Exercise directions: Find the line with "cells show no" and the line with "endometrial stroma display" in the entries below; output exactly those two lines, every line between them, and no others.

Material for this exercise:
..........

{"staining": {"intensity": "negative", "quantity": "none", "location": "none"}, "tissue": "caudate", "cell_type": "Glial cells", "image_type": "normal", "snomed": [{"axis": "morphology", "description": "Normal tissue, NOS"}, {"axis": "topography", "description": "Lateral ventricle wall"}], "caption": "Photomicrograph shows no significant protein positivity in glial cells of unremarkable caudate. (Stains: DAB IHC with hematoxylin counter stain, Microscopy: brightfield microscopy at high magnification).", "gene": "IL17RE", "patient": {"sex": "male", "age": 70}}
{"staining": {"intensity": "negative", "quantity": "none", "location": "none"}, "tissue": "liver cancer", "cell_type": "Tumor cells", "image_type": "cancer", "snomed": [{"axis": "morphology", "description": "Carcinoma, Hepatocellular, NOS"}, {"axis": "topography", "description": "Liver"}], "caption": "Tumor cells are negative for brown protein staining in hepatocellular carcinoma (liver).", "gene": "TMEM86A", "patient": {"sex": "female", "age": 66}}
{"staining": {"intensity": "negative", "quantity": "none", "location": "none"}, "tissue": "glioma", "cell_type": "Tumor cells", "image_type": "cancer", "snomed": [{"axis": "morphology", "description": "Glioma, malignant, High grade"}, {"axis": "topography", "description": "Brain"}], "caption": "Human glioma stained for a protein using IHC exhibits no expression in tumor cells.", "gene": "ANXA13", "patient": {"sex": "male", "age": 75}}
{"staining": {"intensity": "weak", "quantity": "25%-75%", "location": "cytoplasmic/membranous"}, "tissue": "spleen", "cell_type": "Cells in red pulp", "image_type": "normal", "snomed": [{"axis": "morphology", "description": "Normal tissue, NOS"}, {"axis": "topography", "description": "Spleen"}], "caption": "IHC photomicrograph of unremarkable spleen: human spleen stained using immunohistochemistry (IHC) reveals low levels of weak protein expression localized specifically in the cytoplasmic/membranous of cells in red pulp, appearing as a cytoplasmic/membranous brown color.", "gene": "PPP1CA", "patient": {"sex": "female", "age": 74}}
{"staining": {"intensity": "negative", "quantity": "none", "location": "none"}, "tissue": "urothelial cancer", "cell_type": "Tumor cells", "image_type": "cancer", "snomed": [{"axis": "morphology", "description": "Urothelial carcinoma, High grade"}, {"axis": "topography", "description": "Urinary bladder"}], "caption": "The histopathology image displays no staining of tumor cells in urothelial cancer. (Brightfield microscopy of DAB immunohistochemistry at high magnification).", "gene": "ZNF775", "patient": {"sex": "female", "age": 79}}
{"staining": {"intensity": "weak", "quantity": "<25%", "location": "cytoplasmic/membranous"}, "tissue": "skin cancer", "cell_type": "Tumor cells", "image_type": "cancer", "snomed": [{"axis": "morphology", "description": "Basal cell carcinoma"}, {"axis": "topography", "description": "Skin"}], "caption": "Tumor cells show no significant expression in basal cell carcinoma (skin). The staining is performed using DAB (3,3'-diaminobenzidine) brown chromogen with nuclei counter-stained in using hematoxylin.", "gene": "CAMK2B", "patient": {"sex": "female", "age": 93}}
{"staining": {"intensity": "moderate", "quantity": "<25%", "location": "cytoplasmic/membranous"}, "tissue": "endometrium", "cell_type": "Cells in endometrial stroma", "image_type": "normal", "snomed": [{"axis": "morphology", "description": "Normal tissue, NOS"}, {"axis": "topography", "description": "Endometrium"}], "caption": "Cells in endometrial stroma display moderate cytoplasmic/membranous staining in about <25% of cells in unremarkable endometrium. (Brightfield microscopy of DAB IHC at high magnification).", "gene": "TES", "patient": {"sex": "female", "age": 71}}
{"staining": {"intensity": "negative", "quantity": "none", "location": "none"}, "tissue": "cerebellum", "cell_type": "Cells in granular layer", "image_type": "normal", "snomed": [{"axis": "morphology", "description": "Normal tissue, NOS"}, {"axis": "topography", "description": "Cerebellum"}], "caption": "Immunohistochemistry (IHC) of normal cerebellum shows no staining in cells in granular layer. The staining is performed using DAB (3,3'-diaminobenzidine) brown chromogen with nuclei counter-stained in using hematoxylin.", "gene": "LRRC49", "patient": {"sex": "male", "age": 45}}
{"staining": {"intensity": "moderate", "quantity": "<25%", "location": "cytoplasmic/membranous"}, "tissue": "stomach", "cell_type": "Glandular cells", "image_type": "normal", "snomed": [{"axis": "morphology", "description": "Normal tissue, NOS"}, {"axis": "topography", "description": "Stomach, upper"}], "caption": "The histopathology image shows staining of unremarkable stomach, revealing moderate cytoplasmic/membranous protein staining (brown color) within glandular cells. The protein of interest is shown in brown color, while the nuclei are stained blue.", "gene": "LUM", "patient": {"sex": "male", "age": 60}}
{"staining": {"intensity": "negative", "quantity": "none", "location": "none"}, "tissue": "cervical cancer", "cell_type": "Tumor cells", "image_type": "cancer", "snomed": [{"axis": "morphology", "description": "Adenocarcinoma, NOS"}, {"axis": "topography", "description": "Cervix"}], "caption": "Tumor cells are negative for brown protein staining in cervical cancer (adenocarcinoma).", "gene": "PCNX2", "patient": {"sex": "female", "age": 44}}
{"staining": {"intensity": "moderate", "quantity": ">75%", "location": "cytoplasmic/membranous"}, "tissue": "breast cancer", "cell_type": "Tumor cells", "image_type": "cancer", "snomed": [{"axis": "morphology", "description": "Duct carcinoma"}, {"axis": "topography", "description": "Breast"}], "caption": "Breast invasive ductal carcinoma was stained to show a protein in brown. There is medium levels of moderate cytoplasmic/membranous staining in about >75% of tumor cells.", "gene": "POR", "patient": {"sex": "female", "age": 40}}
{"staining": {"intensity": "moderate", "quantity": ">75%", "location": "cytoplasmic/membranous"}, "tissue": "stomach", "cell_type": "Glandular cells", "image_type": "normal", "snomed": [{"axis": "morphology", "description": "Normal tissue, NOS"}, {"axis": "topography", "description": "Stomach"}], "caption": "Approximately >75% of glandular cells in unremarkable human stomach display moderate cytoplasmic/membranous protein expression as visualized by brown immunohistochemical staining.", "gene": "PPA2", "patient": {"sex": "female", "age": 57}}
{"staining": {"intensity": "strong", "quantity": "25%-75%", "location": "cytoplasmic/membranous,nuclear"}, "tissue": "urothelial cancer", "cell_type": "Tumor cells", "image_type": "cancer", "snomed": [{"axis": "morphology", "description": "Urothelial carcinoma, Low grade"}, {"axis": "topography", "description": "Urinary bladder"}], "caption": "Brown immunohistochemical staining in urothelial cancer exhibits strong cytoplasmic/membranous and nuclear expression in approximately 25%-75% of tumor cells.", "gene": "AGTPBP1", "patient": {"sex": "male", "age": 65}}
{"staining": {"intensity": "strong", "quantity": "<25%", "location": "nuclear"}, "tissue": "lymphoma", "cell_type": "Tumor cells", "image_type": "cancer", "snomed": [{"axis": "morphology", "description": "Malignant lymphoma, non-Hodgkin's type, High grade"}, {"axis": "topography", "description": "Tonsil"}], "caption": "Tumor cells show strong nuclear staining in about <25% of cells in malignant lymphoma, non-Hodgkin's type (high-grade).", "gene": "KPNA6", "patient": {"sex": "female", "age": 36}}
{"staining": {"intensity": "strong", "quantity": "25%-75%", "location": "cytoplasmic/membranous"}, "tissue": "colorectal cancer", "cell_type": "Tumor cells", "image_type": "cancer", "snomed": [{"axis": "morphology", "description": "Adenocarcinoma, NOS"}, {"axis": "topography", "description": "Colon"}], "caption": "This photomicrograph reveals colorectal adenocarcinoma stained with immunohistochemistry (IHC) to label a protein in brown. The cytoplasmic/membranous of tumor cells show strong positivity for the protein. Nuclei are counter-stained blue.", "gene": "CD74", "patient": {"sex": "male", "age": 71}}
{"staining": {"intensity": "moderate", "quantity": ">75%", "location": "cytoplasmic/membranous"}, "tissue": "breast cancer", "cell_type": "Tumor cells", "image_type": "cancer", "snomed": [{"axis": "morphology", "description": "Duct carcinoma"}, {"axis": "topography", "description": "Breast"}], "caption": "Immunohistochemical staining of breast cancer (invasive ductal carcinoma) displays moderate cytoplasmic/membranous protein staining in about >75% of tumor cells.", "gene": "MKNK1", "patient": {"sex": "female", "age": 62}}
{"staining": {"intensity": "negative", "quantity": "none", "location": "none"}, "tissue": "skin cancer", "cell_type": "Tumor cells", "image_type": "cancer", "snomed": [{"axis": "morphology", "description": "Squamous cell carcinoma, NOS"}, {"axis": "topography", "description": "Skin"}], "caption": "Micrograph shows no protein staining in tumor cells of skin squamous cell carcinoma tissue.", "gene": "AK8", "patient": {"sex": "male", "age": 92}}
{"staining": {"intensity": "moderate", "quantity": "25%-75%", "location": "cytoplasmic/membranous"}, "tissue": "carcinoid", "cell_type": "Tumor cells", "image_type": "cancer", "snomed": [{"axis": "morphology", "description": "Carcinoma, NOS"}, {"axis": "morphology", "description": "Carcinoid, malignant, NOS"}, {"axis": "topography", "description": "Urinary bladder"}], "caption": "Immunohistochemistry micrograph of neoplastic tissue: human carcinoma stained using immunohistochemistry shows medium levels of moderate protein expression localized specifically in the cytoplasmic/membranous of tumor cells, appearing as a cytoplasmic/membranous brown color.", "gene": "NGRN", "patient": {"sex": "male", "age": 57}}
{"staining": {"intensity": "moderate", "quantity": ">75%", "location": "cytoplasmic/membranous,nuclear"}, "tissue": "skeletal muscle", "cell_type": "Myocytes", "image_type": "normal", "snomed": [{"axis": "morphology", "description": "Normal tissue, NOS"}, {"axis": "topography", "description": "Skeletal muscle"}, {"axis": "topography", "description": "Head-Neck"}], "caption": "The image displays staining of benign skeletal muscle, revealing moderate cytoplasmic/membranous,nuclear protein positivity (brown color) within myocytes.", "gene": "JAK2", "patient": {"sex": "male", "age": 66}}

..........

Answer for the task:
{"staining": {"intensity": "weak", "quantity": "<25%", "location": "cytoplasmic/membranous"}, "tissue": "skin cancer", "cell_type": "Tumor cells", "image_type": "cancer", "snomed": [{"axis": "morphology", "description": "Basal cell carcinoma"}, {"axis": "topography", "description": "Skin"}], "caption": "Tumor cells show no significant expression in basal cell carcinoma (skin). The staining is performed using DAB (3,3'-diaminobenzidine) brown chromogen with nuclei counter-stained in using hematoxylin.", "gene": "CAMK2B", "patient": {"sex": "female", "age": 93}}
{"staining": {"intensity": "moderate", "quantity": "<25%", "location": "cytoplasmic/membranous"}, "tissue": "endometrium", "cell_type": "Cells in endometrial stroma", "image_type": "normal", "snomed": [{"axis": "morphology", "description": "Normal tissue, NOS"}, {"axis": "topography", "description": "Endometrium"}], "caption": "Cells in endometrial stroma display moderate cytoplasmic/membranous staining in about <25% of cells in unremarkable endometrium. (Brightfield microscopy of DAB IHC at high magnification).", "gene": "TES", "patient": {"sex": "female", "age": 71}}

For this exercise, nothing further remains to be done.